If you keep this up, Claire, I'm going to have to pull the half dozen books on this topic that I have never gotten around to reading. Also, Robert Spencer at Jihad Watch has been tracking Muslim issues for years, albeit along a different vector, doing a good enough job that he is casually vilified by the Left. I would be curious if you have an opinion of his work.

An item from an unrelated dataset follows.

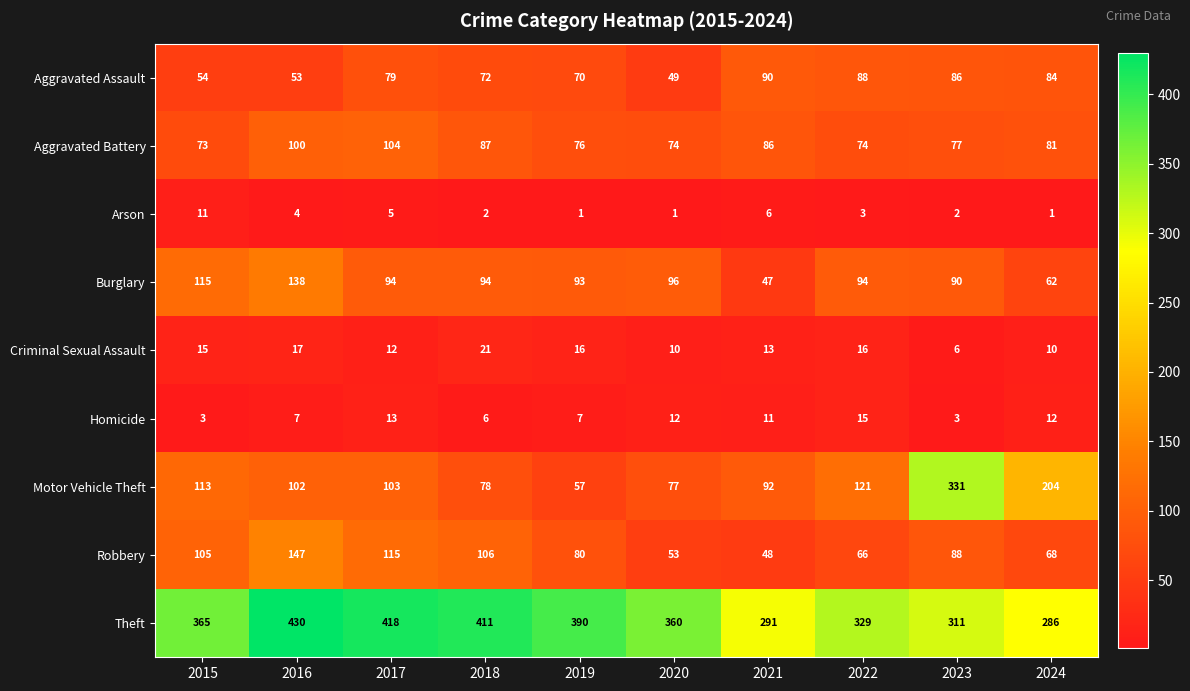

The Theft series shows 360 at 2020. True or false?

True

I believe the Regime to be impervious to persuasion, but that the election cycle offers useful opportunities if the information can be got out as Pref. Rahe has noted. It is enough to know that the last two Presidents have endorsed the work of CAIR, a publicly exposed front for terrorists, to realize the American public sleeps soundly on this issue.
Sep '10
Re: Engaging the Brotherhood
Just one overly simplistic thought. If someone dressed in a sheet and claiming to be the Grand Po Pa of the KKK said they should be given a seat at the table because the 2011 KKK is not like the KKK of old he would be soundly rejected and anyone who did not reject him would be ridiculed. Why? Because the KKK is clearly a bigoted organization and anyone who voluntarily identifies with it is properly painted with this brush. The same, in my view, applies to the Brotherhood.
Oct '10
Re: Engaging the Brotherhood
But there are no suicide vests under those white sheets!
Jul '10
Re: Engaging the Brotherhood
Jim: While I agree with you, there is a counter-example out there. Bill Clinton led Tony Blair by the nose to bring the IRA into the political arena and end the bloodshed. Sinn Fein is in place as a political party under the Belfast Agreement of 98 thanks to Clintonian arm twisting and the bad old days are over, right?

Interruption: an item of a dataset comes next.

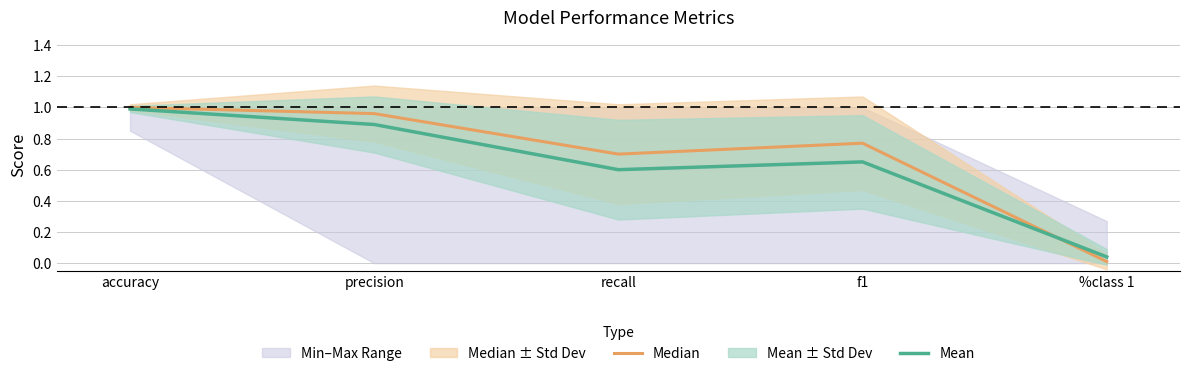

Between f1 and %class 1, which series saw the biggest shift?

Median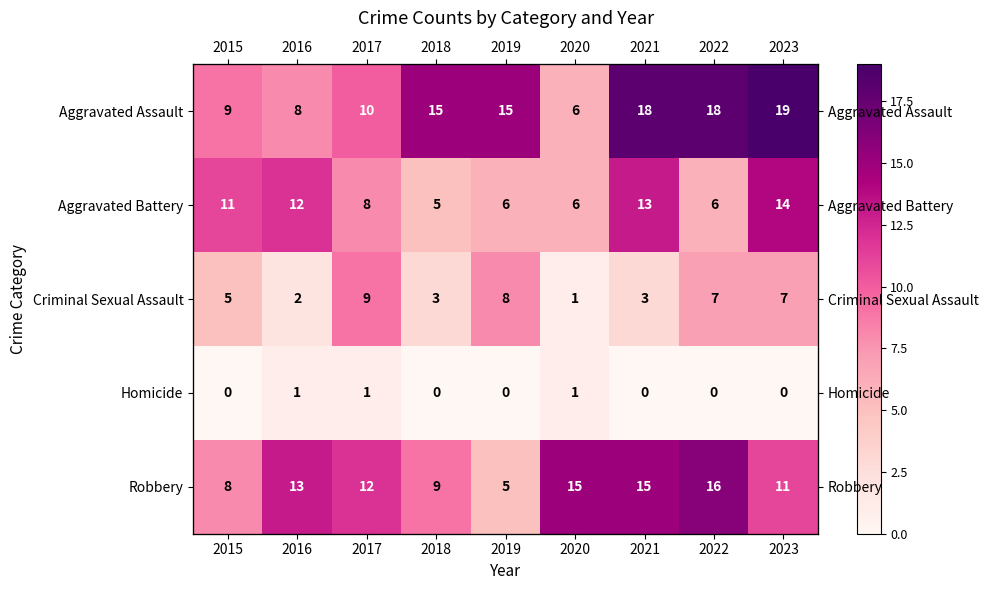

Which label corresponds to the smallest value in the chart?

2015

Before the ink was dry on the Belfast Agreement, a group calling itself the Real IRA forms and resumes the troubles, this year alone there were over 25 incidents claimed by or attributed to them.
Sinn Fein is the second largest party in Northern Island, and, surprise, they are stalwart lefties.

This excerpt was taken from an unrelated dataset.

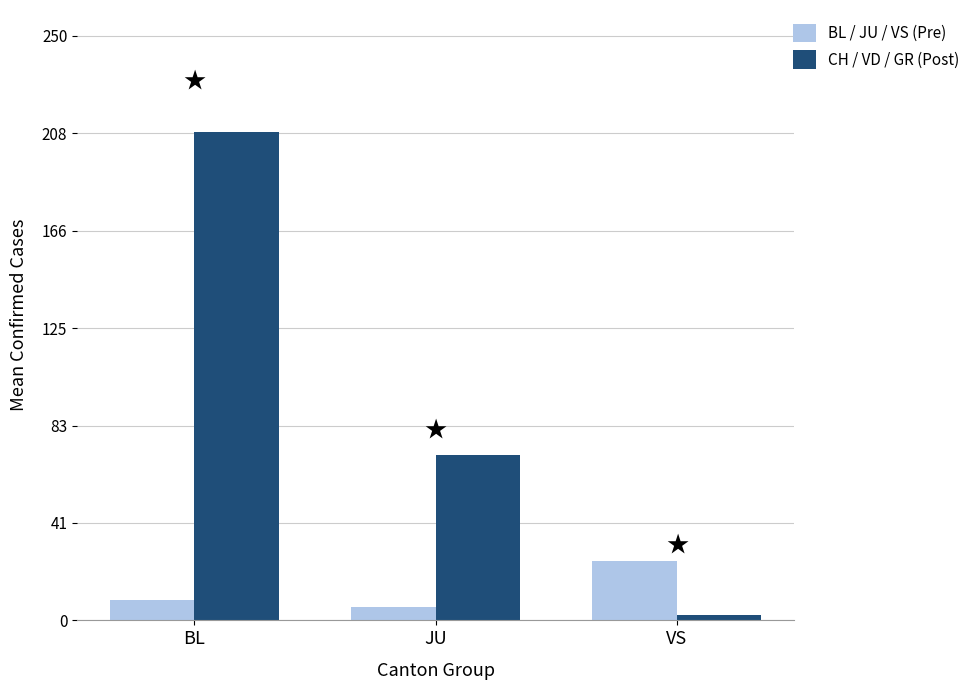

Where does the CH / VD / GR (Post) series first go above 70?

BL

So, no, I don't see much good in the efforts to legitimize the Muslim Brothers either.
Jul '10
Re: Engaging the Brotherhood
Speaking of the wages of engagement, Tammy Bruce of all people pointed me to the latest chapter in the story of CAIR. In response to various terror investigations around the country, CAIR has come out loudly against Muslims cooperating with the FBI here.
That should make the next CAIR run FBI Muslim sensitivity session more colorful than usual.